What the task requires
Write out exactly the lines running from the line that includes "tvorba a programovanie web stránok, webdesign" to the end of the data, both ends included, and nothing besides.

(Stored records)
========================

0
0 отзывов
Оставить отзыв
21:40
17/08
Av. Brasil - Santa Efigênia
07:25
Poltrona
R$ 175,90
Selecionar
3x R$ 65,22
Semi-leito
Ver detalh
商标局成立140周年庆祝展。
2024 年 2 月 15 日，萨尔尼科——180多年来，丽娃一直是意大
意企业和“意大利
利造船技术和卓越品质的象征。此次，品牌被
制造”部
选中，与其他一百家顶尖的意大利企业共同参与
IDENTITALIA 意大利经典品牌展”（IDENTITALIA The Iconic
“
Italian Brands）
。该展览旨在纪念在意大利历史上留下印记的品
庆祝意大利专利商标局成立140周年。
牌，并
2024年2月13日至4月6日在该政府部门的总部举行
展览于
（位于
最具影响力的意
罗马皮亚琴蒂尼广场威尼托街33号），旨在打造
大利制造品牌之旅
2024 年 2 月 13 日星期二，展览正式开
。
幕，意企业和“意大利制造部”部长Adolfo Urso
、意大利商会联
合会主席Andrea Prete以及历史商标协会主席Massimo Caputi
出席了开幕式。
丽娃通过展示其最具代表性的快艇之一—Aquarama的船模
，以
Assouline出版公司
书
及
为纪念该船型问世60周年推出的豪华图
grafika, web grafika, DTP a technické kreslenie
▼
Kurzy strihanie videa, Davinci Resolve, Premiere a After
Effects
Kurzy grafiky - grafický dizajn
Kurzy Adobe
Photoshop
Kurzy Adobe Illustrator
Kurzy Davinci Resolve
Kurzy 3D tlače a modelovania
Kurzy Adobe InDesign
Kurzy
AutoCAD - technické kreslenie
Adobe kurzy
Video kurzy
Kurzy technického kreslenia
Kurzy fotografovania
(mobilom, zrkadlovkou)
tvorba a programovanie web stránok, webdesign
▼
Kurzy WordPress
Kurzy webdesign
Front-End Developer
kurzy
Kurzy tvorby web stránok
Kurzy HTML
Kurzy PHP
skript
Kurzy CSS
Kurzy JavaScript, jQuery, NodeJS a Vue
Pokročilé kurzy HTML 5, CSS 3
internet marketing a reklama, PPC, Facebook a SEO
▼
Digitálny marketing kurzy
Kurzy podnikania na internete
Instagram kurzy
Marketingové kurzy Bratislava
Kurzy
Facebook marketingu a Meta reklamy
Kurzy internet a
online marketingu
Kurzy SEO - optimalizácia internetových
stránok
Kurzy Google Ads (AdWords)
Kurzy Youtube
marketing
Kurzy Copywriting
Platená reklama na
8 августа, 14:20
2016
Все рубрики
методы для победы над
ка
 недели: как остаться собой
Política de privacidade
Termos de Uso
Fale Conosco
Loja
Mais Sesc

========================

Finished exercise
tvorba a programovanie web stránok, webdesign
▼
Kurzy WordPress
Kurzy webdesign
Front-End Developer
kurzy
Kurzy tvorby web stránok
Kurzy HTML
Kurzy PHP
skript
Kurzy CSS
Kurzy JavaScript, jQuery, NodeJS a Vue
Pokročilé kurzy HTML 5, CSS 3
internet marketing a reklama, PPC, Facebook a SEO
▼
Digitálny marketing kurzy
Kurzy podnikania na internete
Instagram kurzy
Marketingové kurzy Bratislava
Kurzy
Facebook marketingu a Meta reklamy
Kurzy internet a
online marketingu
Kurzy SEO - optimalizácia internetových
stránok
Kurzy Google Ads (AdWords)
Kurzy Youtube
marketing
Kurzy Copywriting
Platená reklama na
8 августа, 14:20
2016
Все рубрики
методы для победы над
ка
 недели: как остаться собой
Política de privacidade
Termos de Uso
Fale Conosco
Loja
Mais Sesc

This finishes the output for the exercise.